在原始意识的世界里,人的来路有很多,有现实世界的人,还有未亡人,甚至,还有凭空被创造出来的人,那些人,只是意识。
而这些人,从表面上看,是没有任何区别的。
比如之前,我和李立一起来到原始意识,我是现实世界的人,李立是未亡人,但是我俩从外表上一模一样,一般人是无法分辨我们的。
那么,这个人,是怎么看出我是现实世界的人?
“还有,你不是第一次到原始意识里来。”那人接着说。
“你还知道些什么?”我问,我的枪口却始终没有放下来。
“我还知道,你这次来的目的。”那人用很肯定的口气说到。
“说出来我听听,”我笑了,越是被人看穿的时候,越是不能露怯:“说对了,什么事儿都没有,说错了,我让你的脑浆现在就出来。”

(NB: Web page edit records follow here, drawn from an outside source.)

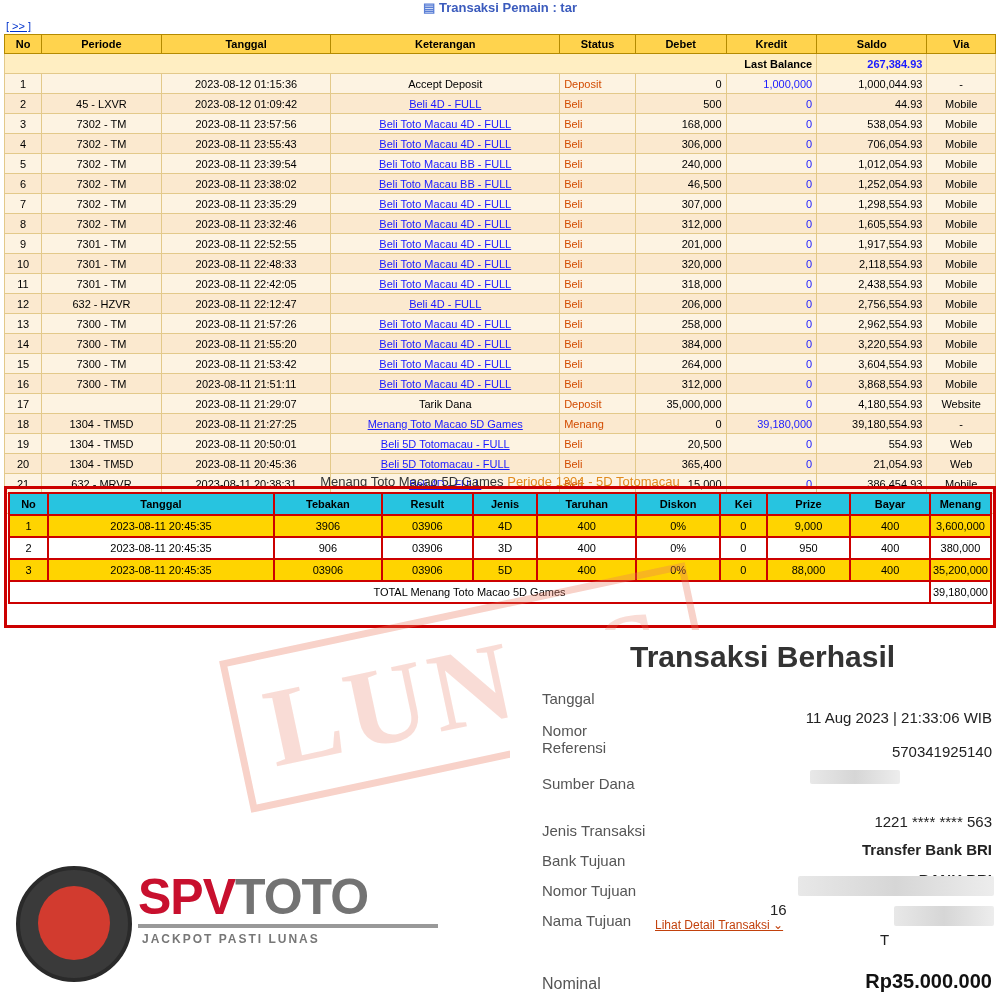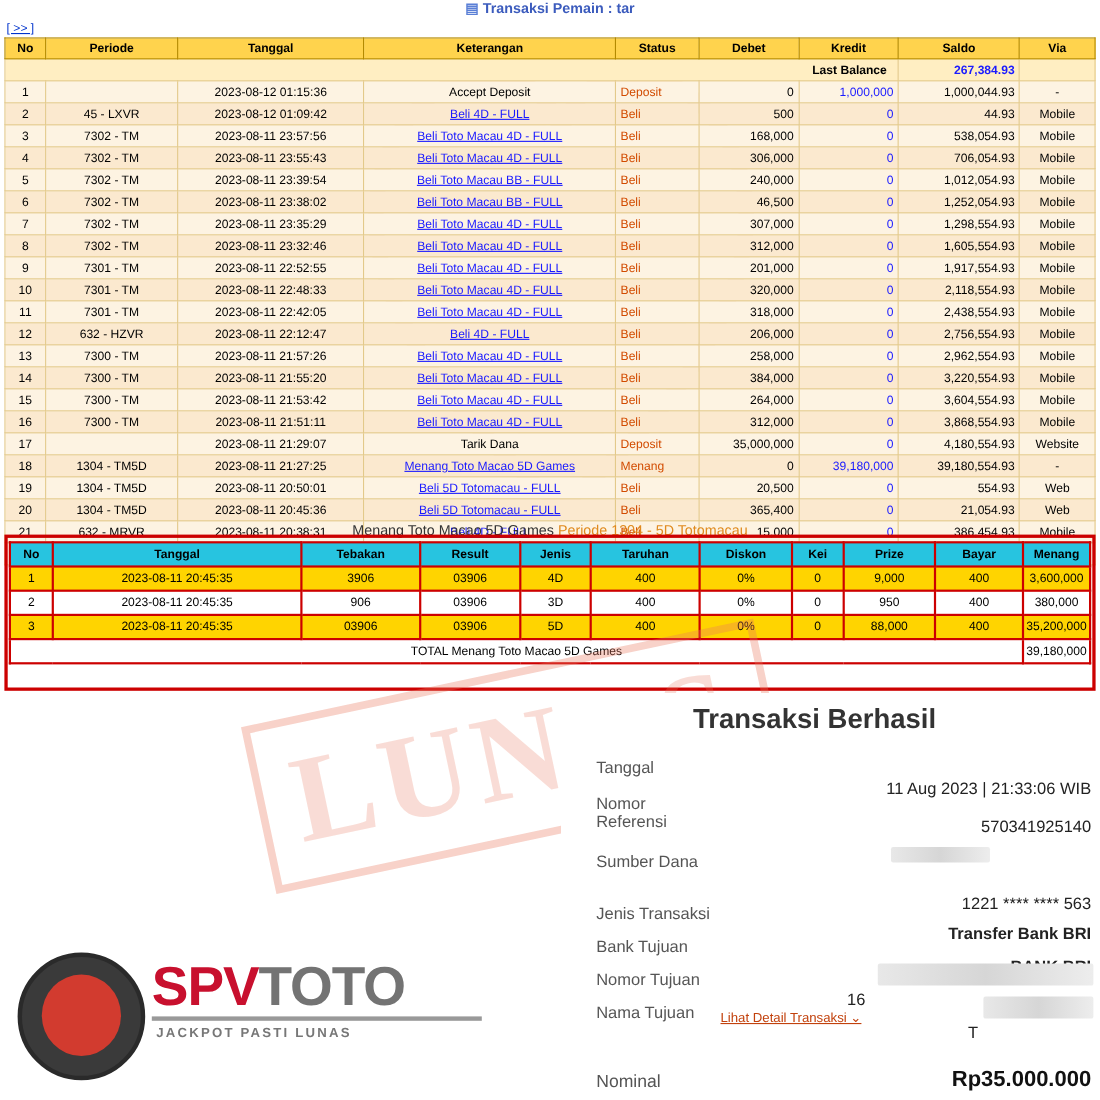--- a/index.html
+++ b/index.html
@@ -107,7 +107,7 @@
   </thead>
   <tbody id="trx-body">
       <tr class="lastbal">
-        <td colspan="7" style="text-align:right;padding-right:10px;">Last Balance</td>
+        <td colspan="7" style="text-align:right;padding-right:4px;">Last Balance</td>
         <td class="c-sal" style="text-align:right;color:#1a1aff;">267,384.93</td>
         <td></td>
       </tr>

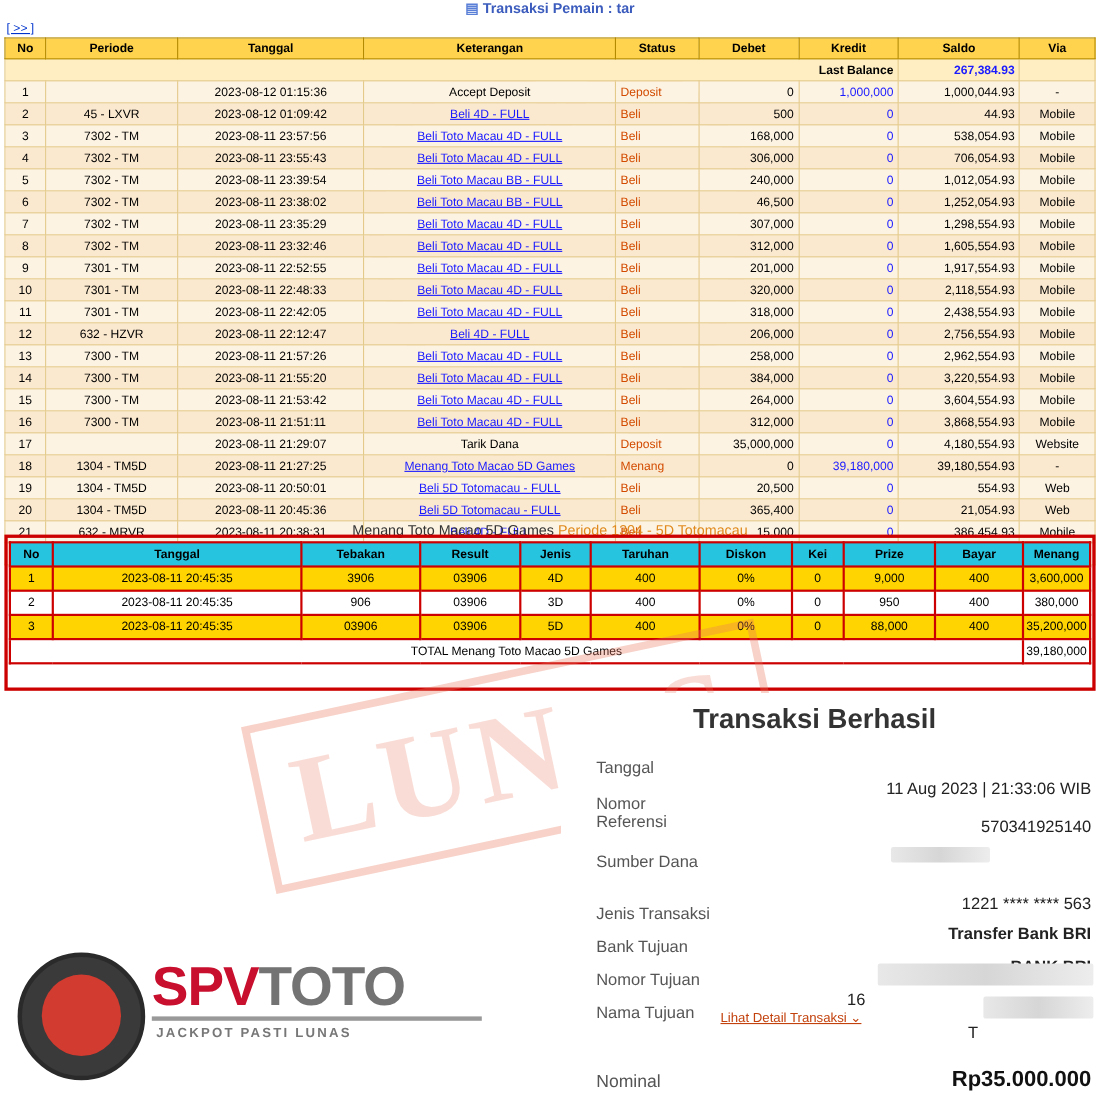--- a/index.html
+++ b/index.html
@@ -57,7 +57,7 @@
 
   
   .receipt{position:absolute;left:510px;top:630px;width:490px;height:370px;background:#ffffff;}
-  .rc-title{position:absolute;left:120px;top:10px;font-size:25px;font-weight:bold;color:#333;font-family:"Liberation Sans",sans-serif;}
+  .rc-title{position:absolute;left:120px;top:10px;font-size:30px;font-weight:bold;color:#333;font-family:"Liberation Sans",sans-serif;}
   .rc-row{position:absolute;font-size:15px;color:#555;}
   .rc-val{position:absolute;font-size:15px;color:#222;text-align:right;margin-top:21px;}
   .rc-link{position:absolute;left:145px;top:288px;font-size:12px;color:#c2410c;text-decoration:underline;}

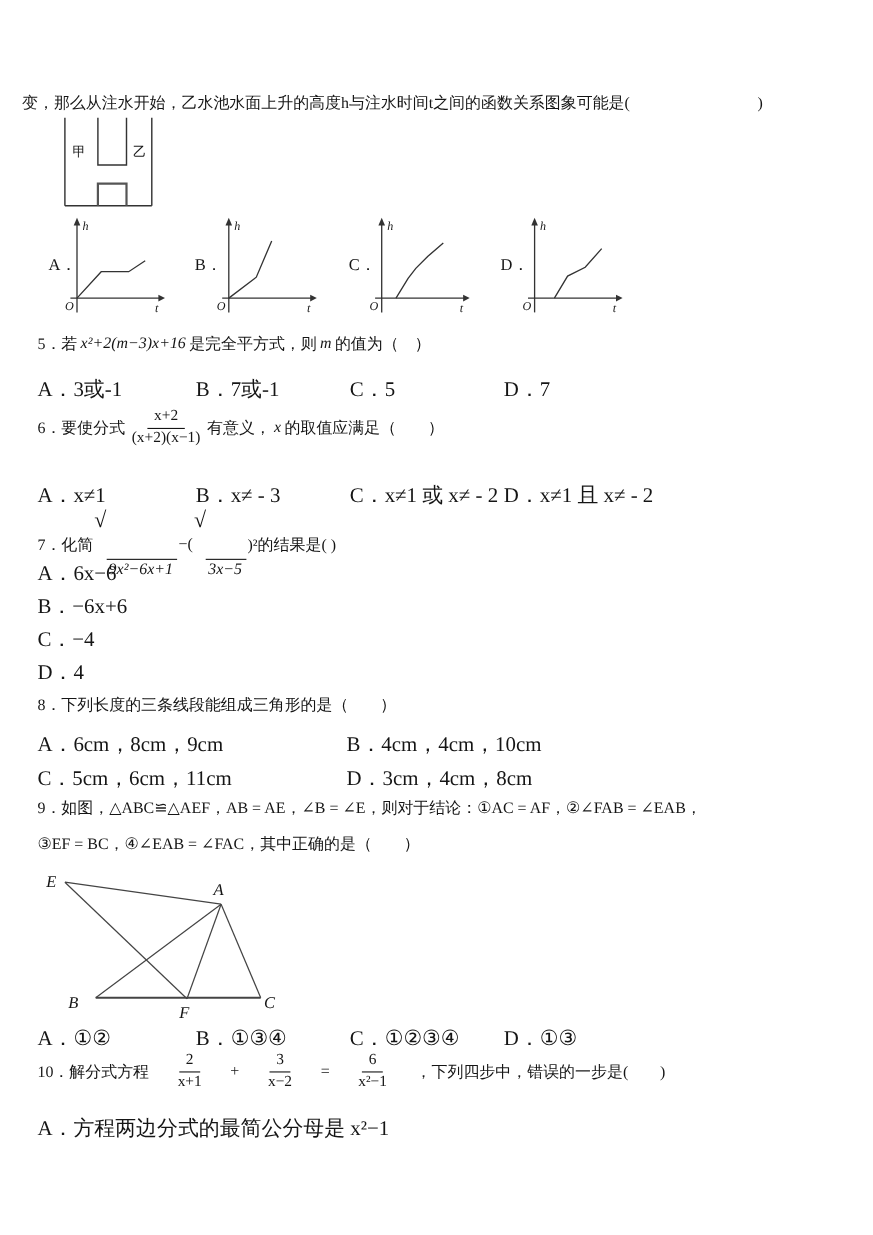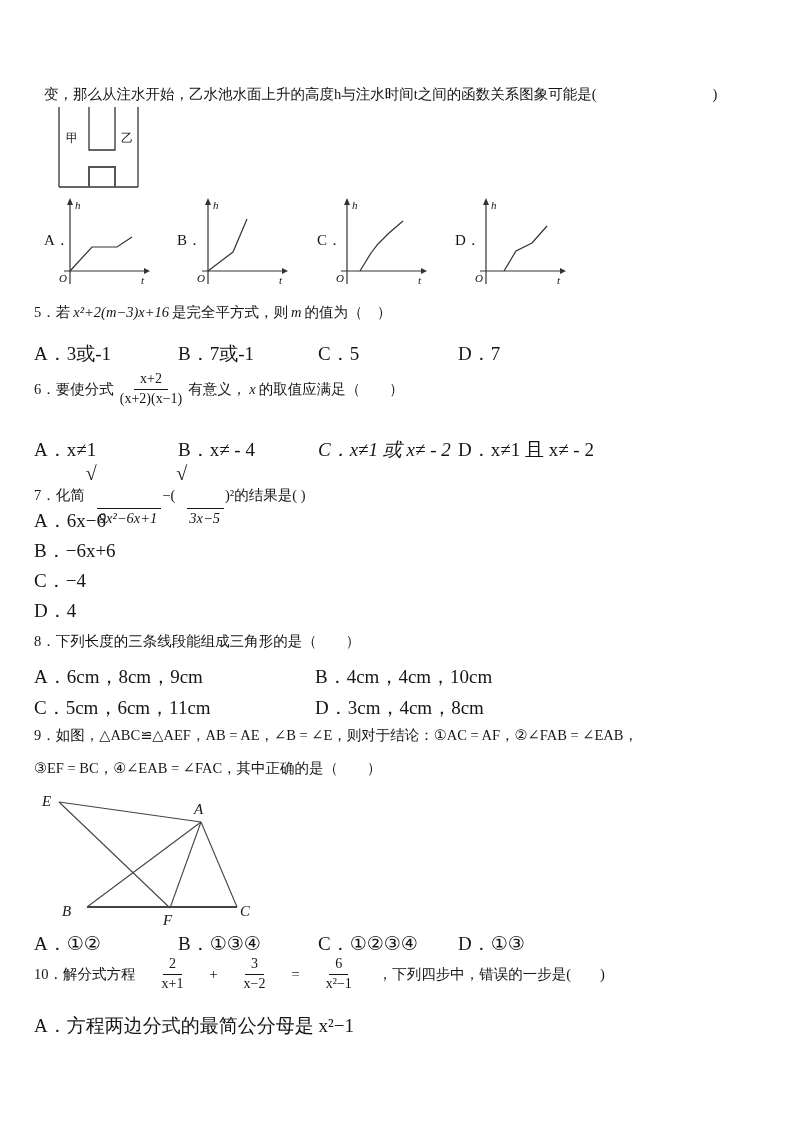--- a/index.html
+++ b/index.html
@@ -38,7 +38,7 @@
 
 <div class="page">
 
-  <div class="line" style="left:44px; top:84px;">变，那么从注水开始，乙水池水面上升的高度h与注水时间t之间的函数关系图象可能是(　　　　　　　　)</div>
+  <div class="line" style="left:20px; top:84px;">变，那么从注水开始，乙水池水面上升的高度h与注水时间t之间的函数关系图象可能是(　　　　　　　　)</div>
 
   <svg style="left:55px; top:104px;" width="90" height="90" viewBox="0 0 90 90">
     <polyline class="tline" points="4,3 4,83"></polyline>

那人也笑了一下,看着我的眼睛,轻轻地说:“你是来找一个人的,对吗?”
我的心猛地一惊!这个人,他说出了我的目的!!
我这次来,就是要找到一个后备有纹身的女孩,这是我母亲交给我们的任务。
这个女孩,关系十分重大,只有找到她,才能破坏向家在这个世界的计划。
可是,这个消息是非常机密的,除了我,只有我母亲,李立还有韩雨薇知道。
那,这个人,是怎么知道的??
他到底是谁?
“你是什么人?!”我问他,我的声音已经不像刚才那么冷静了。
“想知道我是谁,你得把枪放下。”
我想了想,放下了枪,那个人看着我,伸手到自己的脸上,抹了几把。